[Explore the material]
• 1. In the pet vaccination article, how many vaccines a year does the Puppy/Kitten Preventative package cover?
• 2. Repeat the pet vaccination article word for word, between "To get the best" and "dogs and cats.", inclusive.

[Document section]
☆ ☆ ☆

What's the Deal With Pet Vaccinations?

We need to get shots in paws!

There’s a lot of excitement and cuddling when you first get a cat or a dog—but all that sweetness comes with a long to-do list for pet parents. And one of the most important things to be on top of are vaccinations for your fur fam.

To get the best advice, we talked with our vet expert, Dr. Liff. We’ll give you the rundown on which pet vaccinations are essential (‘core’) or merely recommended (‘non-core’) for your dogs and cats.

pet vaccines
“Uh…did somebody say…shots??”

We even added helpful tables to show a suggested vaccination schedule and what the costs might be. Who doesn’t love a snazzy table? 

Luckily, pet health insurance can help cover some of the big expenses. When you add a  Preventative or Preventative+ package to Lemonade’s base accident and illness  policy, you get help paying for a bunch of healthcare perks—including three vaccinations per year. We also offer a Puppy/Kitten Preventative package, which covers up to six vaccines a year.

Dog owners, keep reading! Cat parents, skip ahead to the feline specifics

What shots does my dog really need?

☆ ☆ ☆

[Extracted entries]
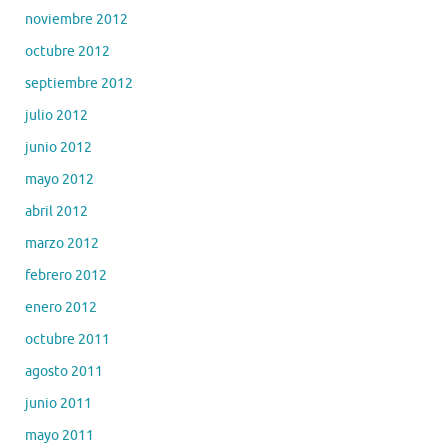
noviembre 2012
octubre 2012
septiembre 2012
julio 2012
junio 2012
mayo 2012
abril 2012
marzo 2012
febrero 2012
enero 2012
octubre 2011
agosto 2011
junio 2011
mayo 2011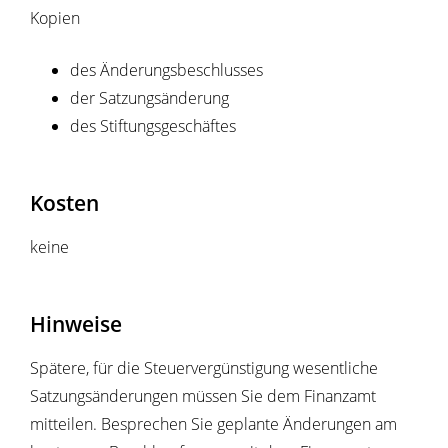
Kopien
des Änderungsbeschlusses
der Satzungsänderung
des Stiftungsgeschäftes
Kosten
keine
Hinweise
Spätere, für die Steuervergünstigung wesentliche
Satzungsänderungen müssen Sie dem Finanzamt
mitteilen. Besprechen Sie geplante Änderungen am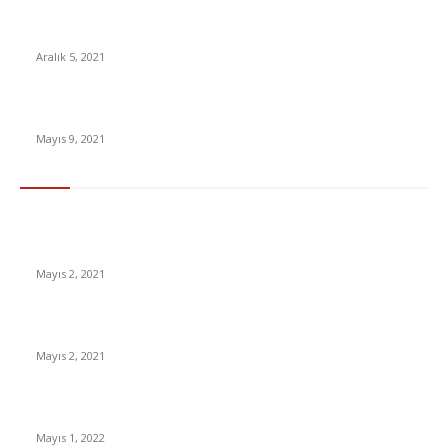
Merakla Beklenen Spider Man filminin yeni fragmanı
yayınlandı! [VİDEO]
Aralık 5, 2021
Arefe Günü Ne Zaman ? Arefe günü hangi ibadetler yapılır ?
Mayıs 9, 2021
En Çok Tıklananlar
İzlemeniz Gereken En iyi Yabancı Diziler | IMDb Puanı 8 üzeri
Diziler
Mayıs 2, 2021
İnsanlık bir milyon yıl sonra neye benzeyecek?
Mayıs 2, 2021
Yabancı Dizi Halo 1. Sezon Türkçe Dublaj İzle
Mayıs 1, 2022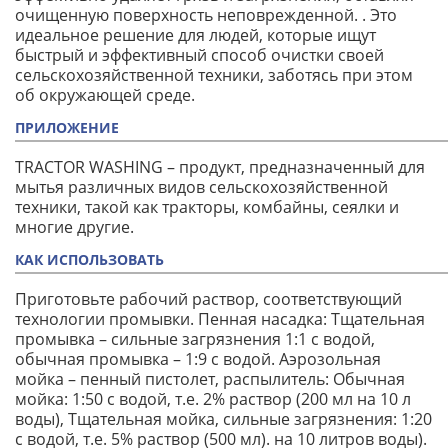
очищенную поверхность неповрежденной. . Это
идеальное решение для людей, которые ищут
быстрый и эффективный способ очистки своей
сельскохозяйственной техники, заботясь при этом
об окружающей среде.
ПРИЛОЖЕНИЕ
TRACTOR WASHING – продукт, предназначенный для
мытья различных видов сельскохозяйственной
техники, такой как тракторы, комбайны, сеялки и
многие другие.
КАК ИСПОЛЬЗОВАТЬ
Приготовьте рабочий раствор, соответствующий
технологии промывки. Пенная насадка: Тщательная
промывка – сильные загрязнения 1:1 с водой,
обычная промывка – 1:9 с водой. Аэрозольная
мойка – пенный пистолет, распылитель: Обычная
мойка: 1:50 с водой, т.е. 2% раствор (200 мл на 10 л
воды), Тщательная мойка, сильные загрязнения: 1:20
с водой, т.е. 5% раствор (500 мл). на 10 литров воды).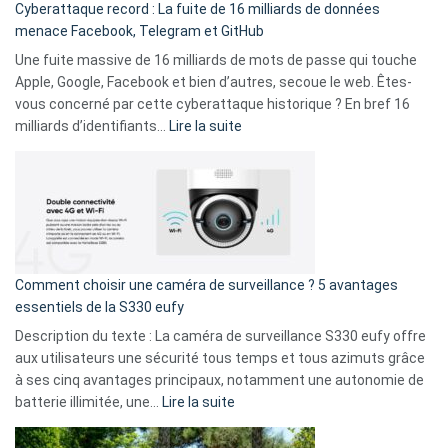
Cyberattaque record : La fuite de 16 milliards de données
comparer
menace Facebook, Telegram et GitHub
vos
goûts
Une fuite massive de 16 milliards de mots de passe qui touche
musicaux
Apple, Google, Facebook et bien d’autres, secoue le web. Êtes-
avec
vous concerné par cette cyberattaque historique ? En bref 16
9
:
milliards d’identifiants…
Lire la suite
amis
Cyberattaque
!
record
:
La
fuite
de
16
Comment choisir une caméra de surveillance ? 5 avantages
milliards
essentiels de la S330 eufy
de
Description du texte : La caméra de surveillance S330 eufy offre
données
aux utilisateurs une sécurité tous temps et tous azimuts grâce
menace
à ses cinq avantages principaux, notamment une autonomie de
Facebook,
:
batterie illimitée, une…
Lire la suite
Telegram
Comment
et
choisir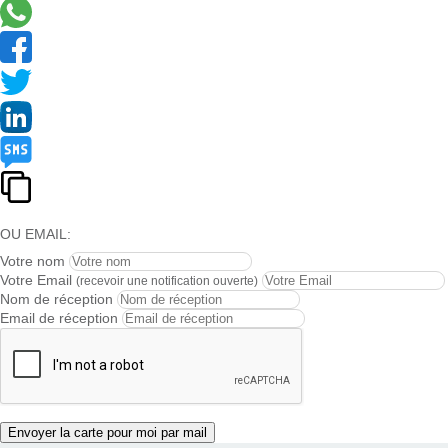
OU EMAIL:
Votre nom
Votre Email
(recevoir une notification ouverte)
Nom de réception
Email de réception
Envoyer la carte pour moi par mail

☆ ☆ ☆

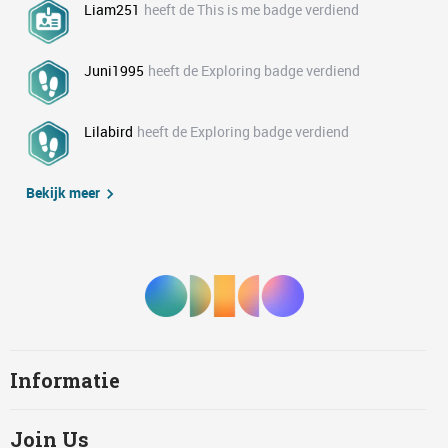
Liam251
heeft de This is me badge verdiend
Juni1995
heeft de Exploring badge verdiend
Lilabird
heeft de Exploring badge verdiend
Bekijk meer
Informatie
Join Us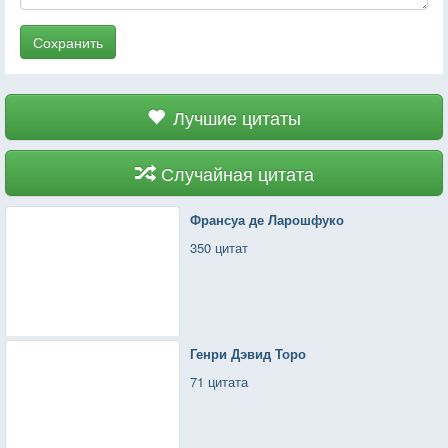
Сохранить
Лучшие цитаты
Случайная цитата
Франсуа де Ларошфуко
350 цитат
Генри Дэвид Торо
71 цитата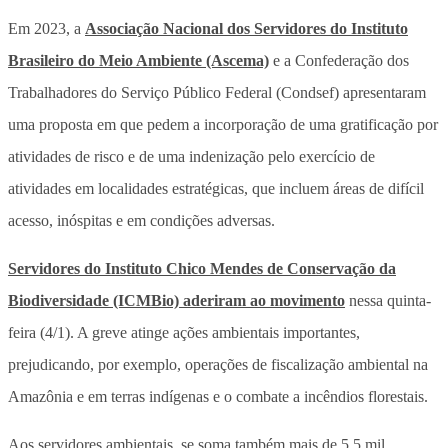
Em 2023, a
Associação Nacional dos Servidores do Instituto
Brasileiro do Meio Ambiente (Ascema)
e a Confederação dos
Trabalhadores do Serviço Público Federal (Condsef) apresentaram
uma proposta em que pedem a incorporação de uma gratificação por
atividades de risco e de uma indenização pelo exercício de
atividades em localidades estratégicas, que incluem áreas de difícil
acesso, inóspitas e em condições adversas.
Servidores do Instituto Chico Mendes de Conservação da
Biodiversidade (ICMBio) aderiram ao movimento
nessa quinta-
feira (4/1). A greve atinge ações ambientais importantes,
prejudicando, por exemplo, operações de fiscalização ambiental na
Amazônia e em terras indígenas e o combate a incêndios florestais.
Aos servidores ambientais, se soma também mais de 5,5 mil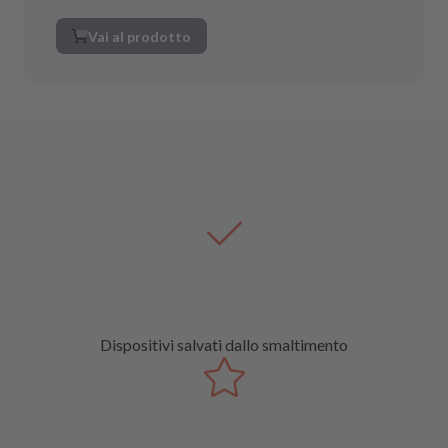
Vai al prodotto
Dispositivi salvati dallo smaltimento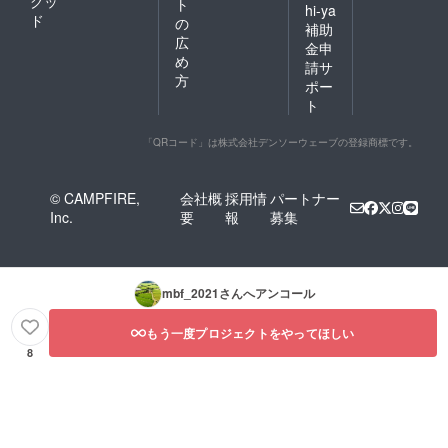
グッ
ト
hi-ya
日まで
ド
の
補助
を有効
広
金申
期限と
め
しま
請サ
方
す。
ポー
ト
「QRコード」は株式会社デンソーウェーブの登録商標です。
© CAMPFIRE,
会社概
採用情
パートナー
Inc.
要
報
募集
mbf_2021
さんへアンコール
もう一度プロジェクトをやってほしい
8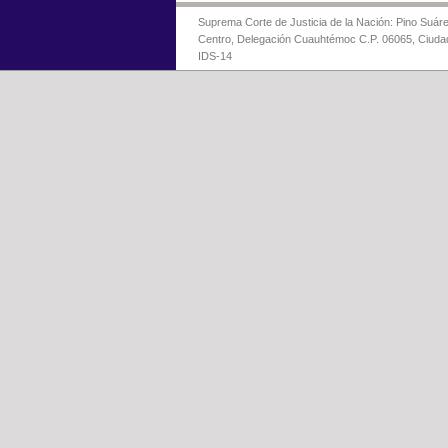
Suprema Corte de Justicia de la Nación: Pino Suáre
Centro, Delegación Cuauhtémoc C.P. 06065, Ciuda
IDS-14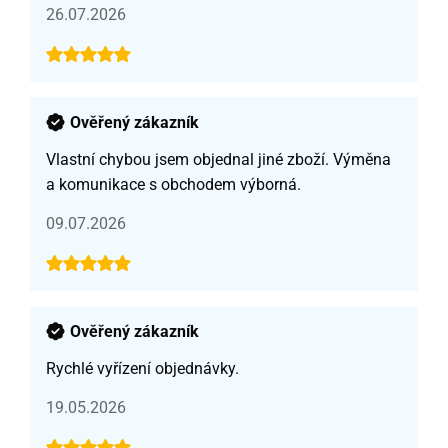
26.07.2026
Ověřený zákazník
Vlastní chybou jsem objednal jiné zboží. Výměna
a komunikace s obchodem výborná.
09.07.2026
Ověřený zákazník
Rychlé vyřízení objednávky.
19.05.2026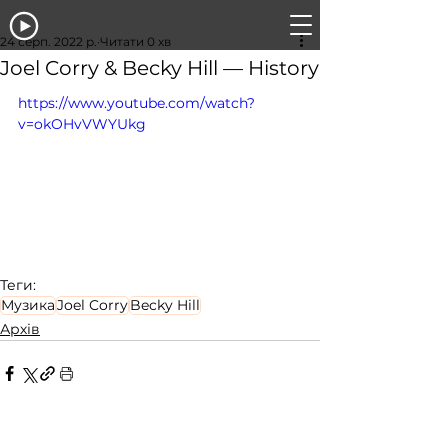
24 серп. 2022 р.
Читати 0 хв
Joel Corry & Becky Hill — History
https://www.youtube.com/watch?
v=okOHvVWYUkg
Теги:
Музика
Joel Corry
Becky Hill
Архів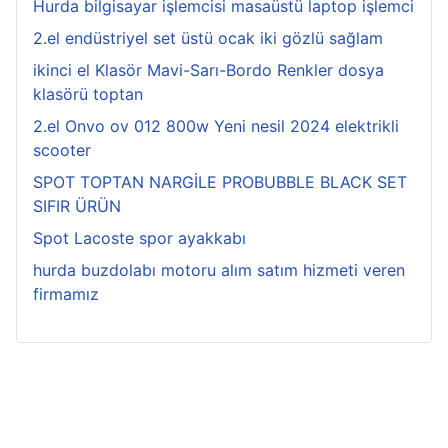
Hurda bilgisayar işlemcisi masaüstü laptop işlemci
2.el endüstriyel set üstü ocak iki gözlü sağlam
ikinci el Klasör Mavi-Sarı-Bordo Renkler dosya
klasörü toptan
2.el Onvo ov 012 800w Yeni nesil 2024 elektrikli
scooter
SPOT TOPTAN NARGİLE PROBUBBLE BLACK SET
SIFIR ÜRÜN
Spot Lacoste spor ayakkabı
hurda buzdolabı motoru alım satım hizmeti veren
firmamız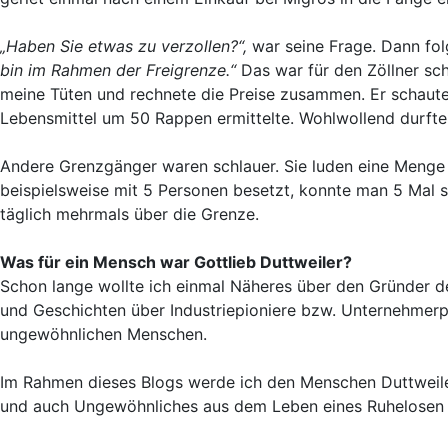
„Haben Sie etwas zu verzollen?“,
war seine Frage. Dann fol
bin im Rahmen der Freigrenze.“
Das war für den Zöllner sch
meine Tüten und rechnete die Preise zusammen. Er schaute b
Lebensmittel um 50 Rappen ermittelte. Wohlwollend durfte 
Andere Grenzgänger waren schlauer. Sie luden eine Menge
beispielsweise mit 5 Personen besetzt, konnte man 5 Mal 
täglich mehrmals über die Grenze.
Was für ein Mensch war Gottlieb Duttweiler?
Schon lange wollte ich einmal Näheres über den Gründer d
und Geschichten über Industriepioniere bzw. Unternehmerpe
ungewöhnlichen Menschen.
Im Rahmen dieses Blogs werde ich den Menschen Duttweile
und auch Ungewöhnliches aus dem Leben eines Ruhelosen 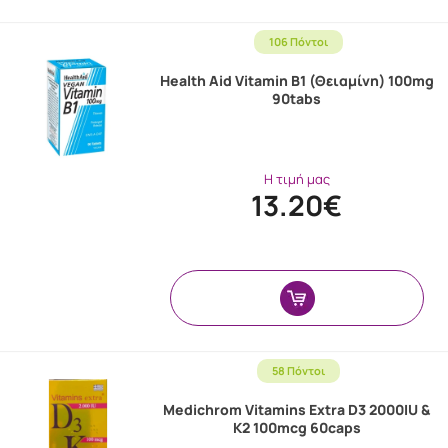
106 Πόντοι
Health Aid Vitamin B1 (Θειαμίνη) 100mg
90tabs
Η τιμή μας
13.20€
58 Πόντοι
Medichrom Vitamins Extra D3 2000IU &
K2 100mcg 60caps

☆ ☆ ☆

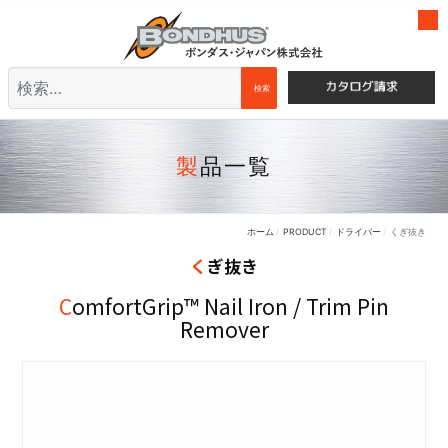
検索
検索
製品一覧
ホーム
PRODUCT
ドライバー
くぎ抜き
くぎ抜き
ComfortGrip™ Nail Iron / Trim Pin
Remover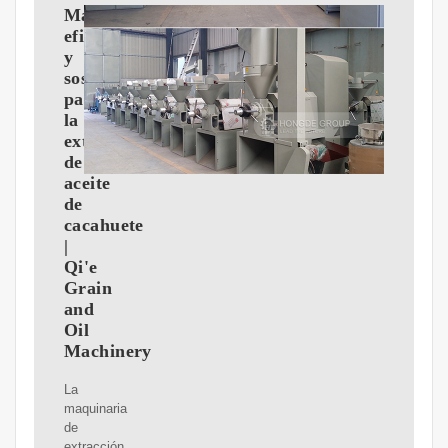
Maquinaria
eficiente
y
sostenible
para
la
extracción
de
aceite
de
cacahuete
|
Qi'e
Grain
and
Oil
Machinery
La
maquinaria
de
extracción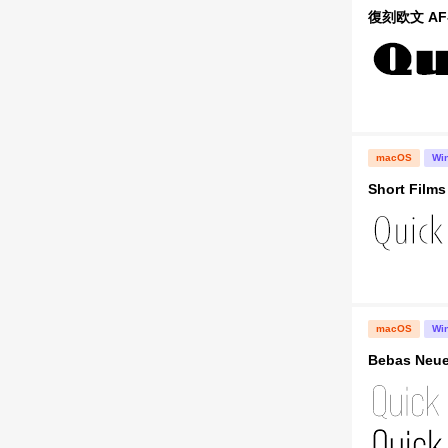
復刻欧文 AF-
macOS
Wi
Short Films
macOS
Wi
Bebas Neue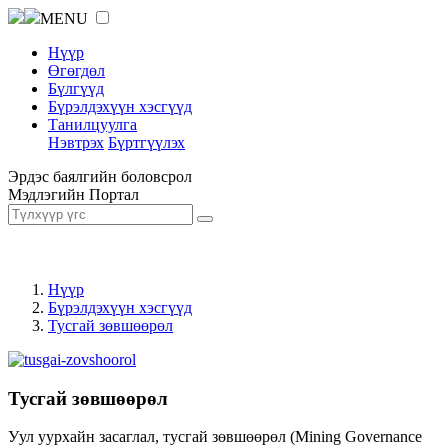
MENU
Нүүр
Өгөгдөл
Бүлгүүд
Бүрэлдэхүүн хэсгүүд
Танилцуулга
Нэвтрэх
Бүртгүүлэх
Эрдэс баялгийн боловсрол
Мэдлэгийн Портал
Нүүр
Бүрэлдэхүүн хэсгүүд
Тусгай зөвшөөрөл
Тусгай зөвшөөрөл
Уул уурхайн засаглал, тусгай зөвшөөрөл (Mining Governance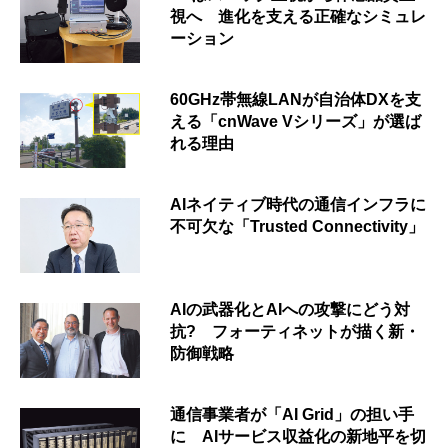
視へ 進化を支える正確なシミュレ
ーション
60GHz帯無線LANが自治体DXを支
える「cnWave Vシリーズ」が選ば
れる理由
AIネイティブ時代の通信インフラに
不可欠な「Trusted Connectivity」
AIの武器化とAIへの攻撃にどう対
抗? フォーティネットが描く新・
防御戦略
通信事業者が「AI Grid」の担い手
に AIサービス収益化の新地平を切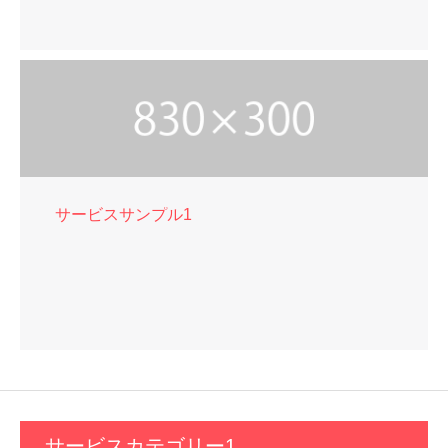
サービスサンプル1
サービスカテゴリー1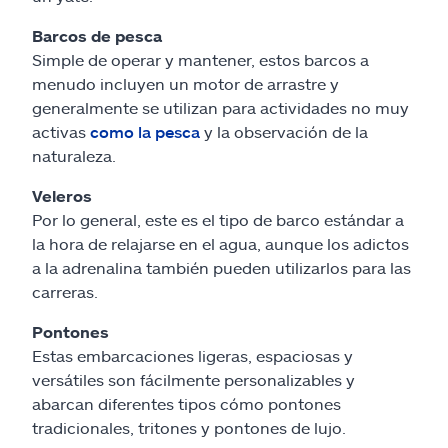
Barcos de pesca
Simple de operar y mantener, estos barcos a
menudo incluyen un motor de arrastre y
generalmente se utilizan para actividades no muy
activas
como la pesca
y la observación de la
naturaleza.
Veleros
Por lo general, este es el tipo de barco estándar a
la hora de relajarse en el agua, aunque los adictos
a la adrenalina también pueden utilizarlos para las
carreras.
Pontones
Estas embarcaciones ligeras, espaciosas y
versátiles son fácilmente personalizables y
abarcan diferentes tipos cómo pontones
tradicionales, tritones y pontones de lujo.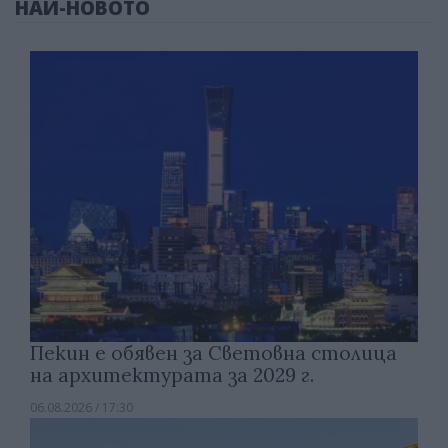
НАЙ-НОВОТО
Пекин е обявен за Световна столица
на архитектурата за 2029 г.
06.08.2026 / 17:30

☆ ☆ ☆

[Answers by item number]
• 1. Up to six vaccines a year.

• 2.
To get the best advice, we talked with our vet expert, Dr. Liff. We’ll give you the rundown on which pet vaccinations are essential (‘core’) or merely recommended (‘non-core’) for your dogs and cats.